Comparison of GO/g-C3N4 nanocomposite with g-C3N4 light-activated humidity sensors at room temperature
摘要
Numerous efforts, have been made to achieve higher efficiency in humidity sensors through the use of nanomaterials. Among these, two-dimensional nanomaterials have played a prominent role in enhancing the performance of such sensors. The utilization of various lasers operating at different wavelengths plays a pivotal role in activating humidity-sensing mechanisms, and the synergy between relative humidity (RH) and light irradiation leads to amplified sensing responses in nanomaterials.
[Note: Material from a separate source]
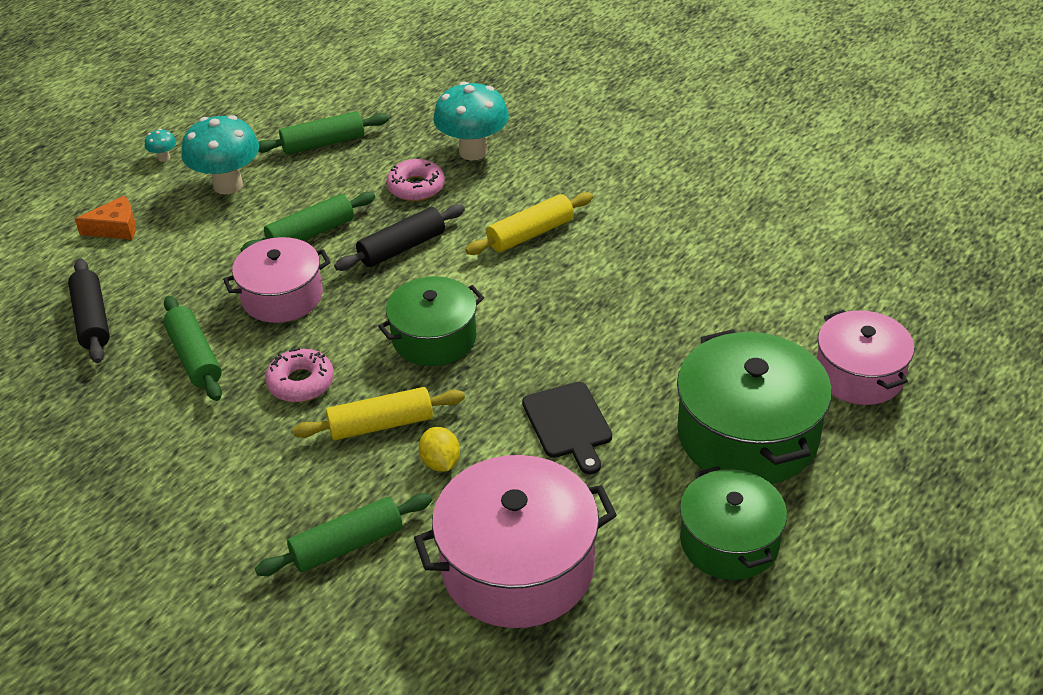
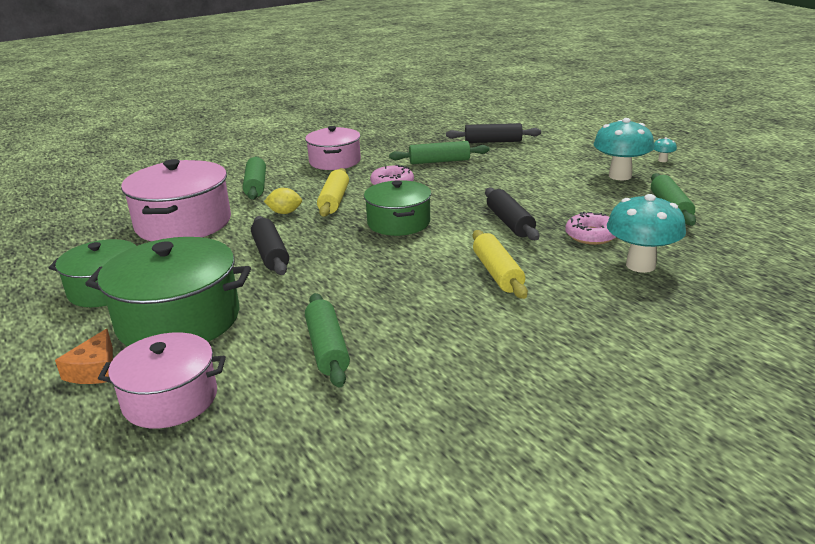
camera: 110 degrees right, 15 degrees down
(115, 228) = (582, 147): orange cheese -> orange cheese (94, 370)
(282, 296) = (479, 184): pink pot -> pink pot (335, 161)
(311, 233) = (546, 196): green rolling pin -> green rolling pin (327, 348)
(568, 424) = (270, 254): black cutting board -> black rolling pin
In the present research, g-C3N4 nanosheets and GO/g-C3N4 nanocomposite were prepared by sonochemical exfoliation. The physical properties of these 2D nanomaterials were investigated using different characterization techniques. Subsequently, humidity sensors based on these materials were fabricated on Si/SiO2 substrates. The study compared the humidity sensing capabilities of g-C3N4 nanosheets and GO/g-C3N4 nanocomposite at dark conditions, as well as when exposed to laser light at different wavelengths. The results indicate that the light-activated humidity sensor made from GO/g-C3N4 nanocomposite performs better under 660 nm laser irradiation across different RHs, compared to other wavelengths. Furthermore, under light irradiation, the response and recovery times of the nanocomposite were obtained as 0.5 s and 1 s, respectively, indicating superiority irradiation of nanocomposite under 660 nm wavelength in different RHs of 40% and 80% compared to the dark condition. This pioneering study marks the first empirical validation that the GO/g-C3N4 nanocomposite sensor surpasses its pristine g-C3N4 counterpart for light-activated humidity-sensing applications.